Segundo Anderson, os avanços das tecnologias de digitalização reduziram drasticamente os custos de produção, distribuição e controle da cadeia de uma vasta gama de bens e serviços. Os segmentos mais expostos a este fenômeno são os ligados a produção de bens culturais, como a música, o entretenimento e as empresas informativas, mas a medida que estas tecnologias se sofisticam e popularizam tendem a afetar outras Cauda longa atividades ligadas ao consumo de produtos em geral (como por exemplo a comparação de preços e a busca de fornecedores com disponibilidade de produtos ou melhores condições comerciais).

Essa transformação viabiliza, do ponto de vista da reprodução do capital, a existência de milhares de pequenos mercados (a “cauda”). Por exemplo, uma banda obscura, que não conseguia entrar no circuito comercial porque jamais teria um volume suficiente de fãs para justificar o retorno dos custos de gravação e distribuição de suas músicas, passa a se tornar um negócio viável a medida que os custos de gravação despencam por causa da existência de efeitos que não precisam mais ser criados em estúdios e a venda pela Internet, que não exige o armazenamento, transporte e distribuição física de CDs.

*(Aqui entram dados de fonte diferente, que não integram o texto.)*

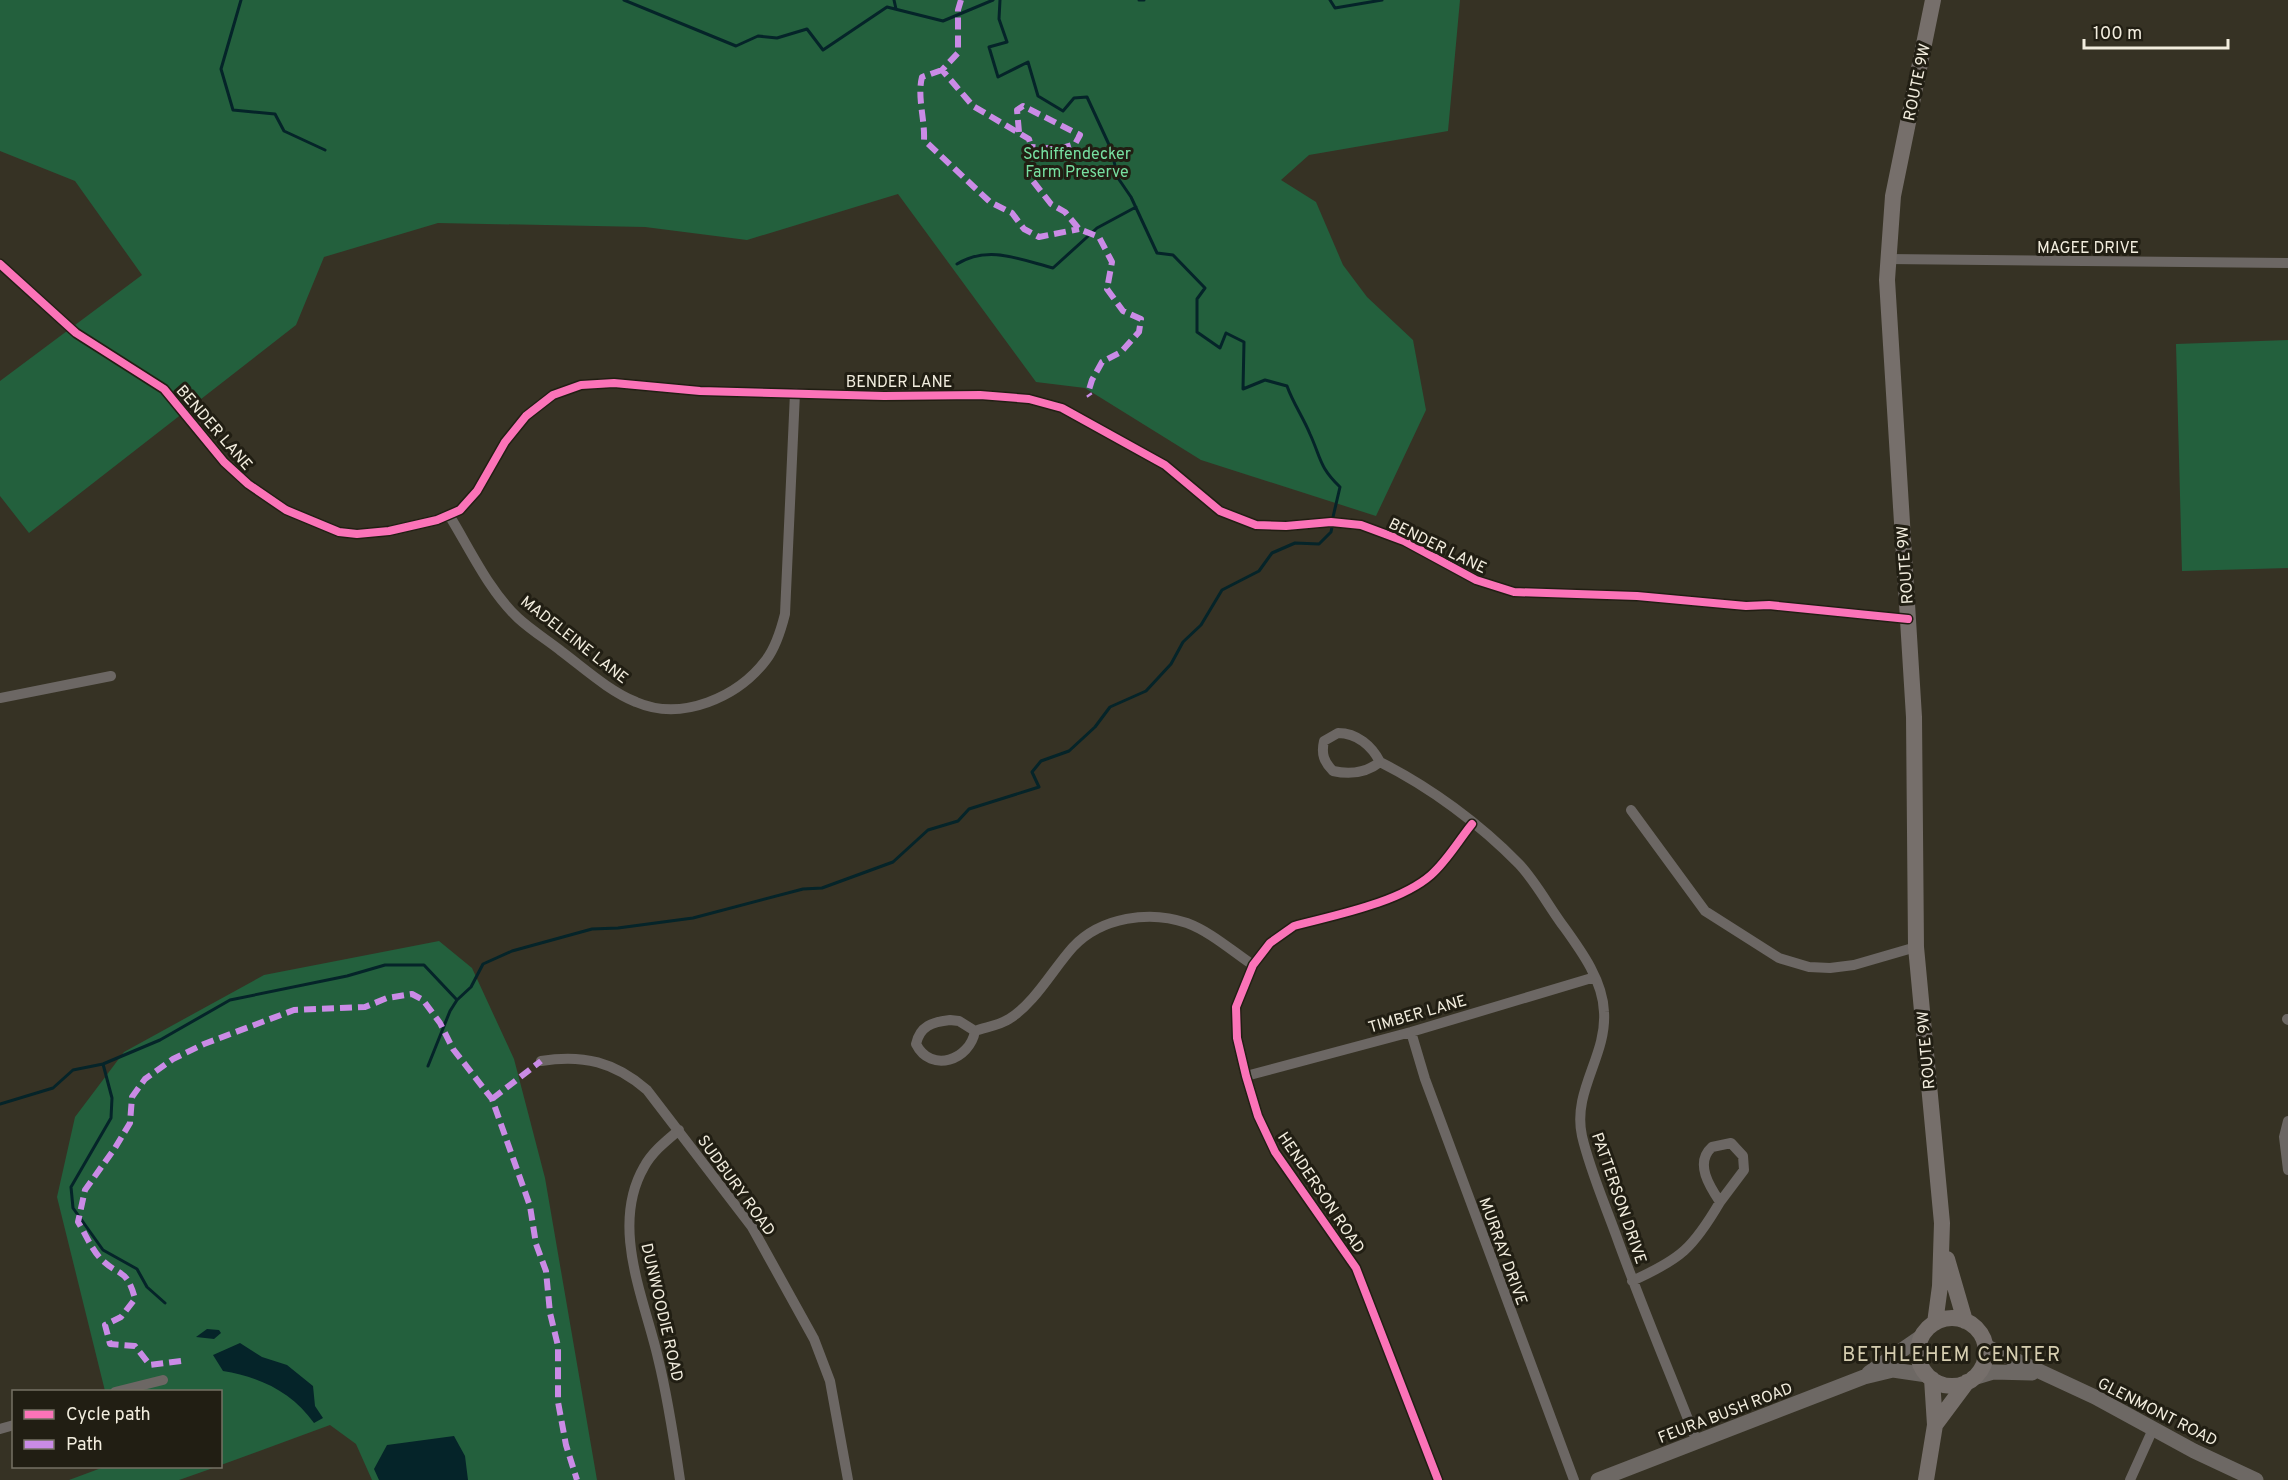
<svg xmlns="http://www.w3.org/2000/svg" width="2288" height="1480" viewBox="0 0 2288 1480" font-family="Overpass,sans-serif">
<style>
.green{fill:#23603d}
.water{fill:#052429}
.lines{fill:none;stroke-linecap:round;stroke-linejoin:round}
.stream{stroke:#052429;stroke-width:3}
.minor{stroke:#6c6764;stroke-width:10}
.secondary{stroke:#6d6864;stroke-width:15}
.primary{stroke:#766f6b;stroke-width:16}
.quiet{stroke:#ca8be6;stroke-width:6;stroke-dasharray:12 6;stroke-linecap:butt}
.cycleway-casing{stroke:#211e13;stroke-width:11}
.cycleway{stroke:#fb73b8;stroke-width:8}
.labels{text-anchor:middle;stroke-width:6;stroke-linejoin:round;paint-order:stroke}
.street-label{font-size:16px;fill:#f2edde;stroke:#211e13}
.park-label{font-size:16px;fill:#77e0a1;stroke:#211e13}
.quarter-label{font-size:20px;letter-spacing:1.5px;fill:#d6ceb0;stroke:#211e13}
</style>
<rect width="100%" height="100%" fill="#363224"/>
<path class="green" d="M0,0H1460L1448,131L1309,155L1281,180L1316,202L1343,265L1367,297L1413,340L1426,410L1376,516L1201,460L1085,388L1036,382L898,194L747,240L645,227L438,223L324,257L296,325L29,533L0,496V381L142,275L75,181L0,151Z
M2288,340V568L2182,571L2176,344Z
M439,941L472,968L514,1059L545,1178L597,1480H372L356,1444L330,1425L221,1465L220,1392L105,1391L57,1197L75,1117L124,1052L264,975Z
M104,1467V1466L216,1467L179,1480H69Z"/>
<path class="water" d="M207,1329L219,1330L221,1333L214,1339L196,1337Z
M240,1343L262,1357L287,1365L313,1386L315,1406L323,1418L314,1423C292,1392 260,1377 223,1371L213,1355Z
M454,1436L465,1456L468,1480H379L374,1469L387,1445Z"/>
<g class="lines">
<path class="stream" d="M241,0L221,69L233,110L275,114L284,131L325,150
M624,0L736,46L758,36L777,38L807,29L823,50L887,7L943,21L993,0
M894,0L896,9
M1000,0L999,19L1007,42L989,47L998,77L1028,62L1038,96L1063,111L1074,98L1087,97L1111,149L1118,178L1131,197L1157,253L1173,255L1205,288L1197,299V332L1220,348L1226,333L1244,342L1243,389L1265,380L1287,386C1293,403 1303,417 1310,434C1321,458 1319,467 1340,487L1333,517
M1139,0H1144
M1330,0L1335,8L1382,0
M957,264C988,245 1019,259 1053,268L1097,228L1136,207
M103,1064L112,1098L111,1118L71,1187L73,1208L103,1250L137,1269L147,1287L165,1303
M428,1066L450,1011L457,1000
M0,1104L53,1088L73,1070L103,1064L160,1040L230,1000L347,976L385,965H424L457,1000L471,987L483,964L512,951L592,929L618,928L693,918L803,889L822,888L893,862L928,830L958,821L969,809L1039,787L1032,772L1041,761L1069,751L1095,727L1110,707L1146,691L1171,664L1183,642L1201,625L1222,590L1259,571L1272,553L1295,543L1319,544L1331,532L1332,527"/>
<path class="minor" d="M1887,259L2288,263
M0,264L76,333L164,389L224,462L248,484L286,510L339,532L357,534L389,531L437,520L460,510L477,491L505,442L526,416L553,395L581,385L614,383L700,391L884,396L980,395L1029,399L1062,408L1165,465L1220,511L1256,525L1286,526L1331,522L1361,525L1404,541L1476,580L1514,592L1637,596L1746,606L1769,605L1908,619
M449,515C470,549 489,591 518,618C531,630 547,640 561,651C585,669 609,691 636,702C682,722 738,697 766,660C776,647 781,630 785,614L795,393
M0,698L111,676
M1338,733C1357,733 1372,746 1380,762C1366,773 1351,775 1333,771C1324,762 1321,754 1324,741Z
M1380,762C1430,787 1480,824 1519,864C1536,882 1549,907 1564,927C1582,952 1603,981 1604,1012C1607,1056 1572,1091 1582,1136C1590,1170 1604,1202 1616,1235C1641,1305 1670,1373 1697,1442
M1631,810L1705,911L1779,958L1809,967L1830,968L1854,965L1916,947
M2287,1019L2288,1020
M950,1020L959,1021L975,1031C970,1060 931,1074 916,1044C920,1026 932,1022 950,1020Z
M975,1031C986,1027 1000,1025 1009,1019C1035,1003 1053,969 1073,947C1101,917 1150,910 1187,923C1211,932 1232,951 1253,965
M1411,1032L1425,1079L1574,1480
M541,1061C583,1054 615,1062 647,1090L752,1227L814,1339L830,1381L848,1480
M1246,1076L1411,1032L1595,977
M2288,1121L2284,1137L2288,1170
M679,1130C666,1141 652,1152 644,1167C610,1226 644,1298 658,1358C668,1398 674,1439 680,1480
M1731,1143L1743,1156L1744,1170L1720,1202C1710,1187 1694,1163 1712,1147Z
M1632,1281C1681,1259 1693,1248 1720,1202
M115,1392L163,1380
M0,1429L14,1425
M1438,1480L1356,1268L1275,1152L1258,1116L1246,1076L1237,1038L1236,1007L1253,965L1270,943L1294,926C1335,915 1399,903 1431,875C1447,861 1459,840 1472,824
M2130,1480L2153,1429"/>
<path class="secondary" d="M1985,1346L2095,1397L2194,1451L2256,1480
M1869,1373L1921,1337
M1973,1378L1993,1372L2032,1373
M1598,1480L1864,1377L1893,1370L1927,1375"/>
<path class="primary" d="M1933,0L1893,196L1887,280L1914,717L1916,947L1942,1223L1940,1286L1935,1323
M1947,1259L1965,1321
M1918 1352a34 34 0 1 1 68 0a34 34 0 1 1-68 0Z
M1935,1425L1967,1382
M1926,1480L1935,1425L1932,1379"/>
<path class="quiet" d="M961,0L958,10V53L942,70L973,106L1029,139L1033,153L1029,176L1051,204L1065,212L1079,229L1099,237L1112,262L1107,289L1123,311L1141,319L1139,332L1121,352L1102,362L1092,380L1088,393L1090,396
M942,70L922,77C917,97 925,119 924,140L990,202L1012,213L1024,229L1039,237L1079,229
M1019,132L1017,110L1023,106L1080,135L1075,144L1059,149L1031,147
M492,1099L541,1061
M181,1361L150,1365L135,1346L110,1344L105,1325L121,1317L135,1299C127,1267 118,1277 100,1258C91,1248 85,1233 78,1222L85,1190L115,1148L130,1123L132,1097L145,1079L173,1059L204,1044L294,1010L365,1007L387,998L412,994L423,1000L440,1023L453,1049L492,1099L530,1206L536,1244L546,1271L550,1313L558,1346V1402L566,1445L577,1480"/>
<g class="cycleway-casing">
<path id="cycleway" d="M0,264L76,333L164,389L224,462L248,484L286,510L339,532L357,534L389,531L437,520L460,510L477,491L505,442L526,416L553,395L581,385L614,383L700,391L884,396L980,395L1029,399L1062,408L1165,465L1220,511L1256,525L1286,526L1331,522L1361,525L1404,541L1476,580L1514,592L1637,596L1746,606L1769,605L1908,619
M1438,1480L1356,1268L1275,1152L1258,1116L1246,1076L1237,1038L1236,1007L1253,965L1270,943L1294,926C1335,915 1399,903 1431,875C1447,861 1459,840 1472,824"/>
</g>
<use href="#cycleway" class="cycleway"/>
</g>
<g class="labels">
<g class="street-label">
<text transform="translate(1916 82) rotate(-78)" y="6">ROUTE 9W</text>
<text x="2088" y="253">MAGEE DRIVE</text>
<text x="899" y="387">BENDER LANE</text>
<text transform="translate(215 427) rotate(49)" y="6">BENDER LANE</text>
<text transform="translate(1438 545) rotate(26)" y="6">BENDER LANE</text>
<text transform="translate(1904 565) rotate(-94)" y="6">ROUTE 9W</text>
<text transform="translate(575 639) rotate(38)" y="6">MADELEINE LANE</text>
<text transform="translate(1417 1013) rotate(-16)" y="6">TIMBER LANE</text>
<text transform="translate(1925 1050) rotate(-95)" y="6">ROUTE 9W</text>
<text transform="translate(737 1185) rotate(54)" y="6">SUDBURY ROAD</text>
<text transform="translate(1322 1192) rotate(56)" y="6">HENDERSON ROAD</text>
<text transform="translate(1620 1198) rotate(71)" y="6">PATTERSON DRIVE</text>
<text transform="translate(1504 1251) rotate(70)" y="6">MURRAY DRIVE</text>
<text transform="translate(663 1312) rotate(77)" y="6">DUNWOODIE ROAD</text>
<text transform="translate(2158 1411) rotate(27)" y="6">GLENMONT ROAD</text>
<text transform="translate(1725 1412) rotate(-21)" y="6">FEURA BUSH ROAD</text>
</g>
<g class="park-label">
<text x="1077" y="159">Schiffendecker<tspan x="1077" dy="18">Farm Preserve</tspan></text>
</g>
<g class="quarter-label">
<text x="1952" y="1361">BETHLEHEM CENTER</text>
</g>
</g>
<rect x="12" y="1390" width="210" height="78" fill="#211e13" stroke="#757164" stroke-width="1.5"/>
<rect x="24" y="1410" width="30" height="9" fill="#fb73b8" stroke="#757164" stroke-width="1.5"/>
<text x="66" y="1420" font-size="18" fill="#f2edde">Cycle path</text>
<rect x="24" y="1440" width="30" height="9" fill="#ca8be6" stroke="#757164" stroke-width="1.5"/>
<text x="66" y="1450" font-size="18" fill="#f2edde">Path</text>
<path d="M2084 39v9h144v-9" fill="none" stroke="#f2edde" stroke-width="3"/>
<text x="2093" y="39" font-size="18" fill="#f2edde" stroke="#211e13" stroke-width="4.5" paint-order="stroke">100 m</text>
</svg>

O mesmo raciocínio se aplica a uma pequena tecelagem artesanal na África: como os custos de “busca” para o consumidor se tornaram muito reduzidos (ele não precisa se deslocar fisicamente até lá para procurar uma estampa de seu gosto), o custo para a tecelagem encontrar compradores se reduz drasticamente (ela não precisa, por exemplo, abrir uma loja em um país distante), o que viabiliza a produção em pequena escala.

A teoria da cauda longa ainda não foi completamente testada, muito menos aceita, do ponto de vista da economia clássica. Principalmente nas grandes empresas, muitas cabeças ainda andam em círculos, tentando morder o próprio rabo ou, colocando de forma mais elegante, não encarando o fato de que se não canibalizarem seus produtos e serviços, um concorrente fará isto com eles, mais cedo ou mais tarde.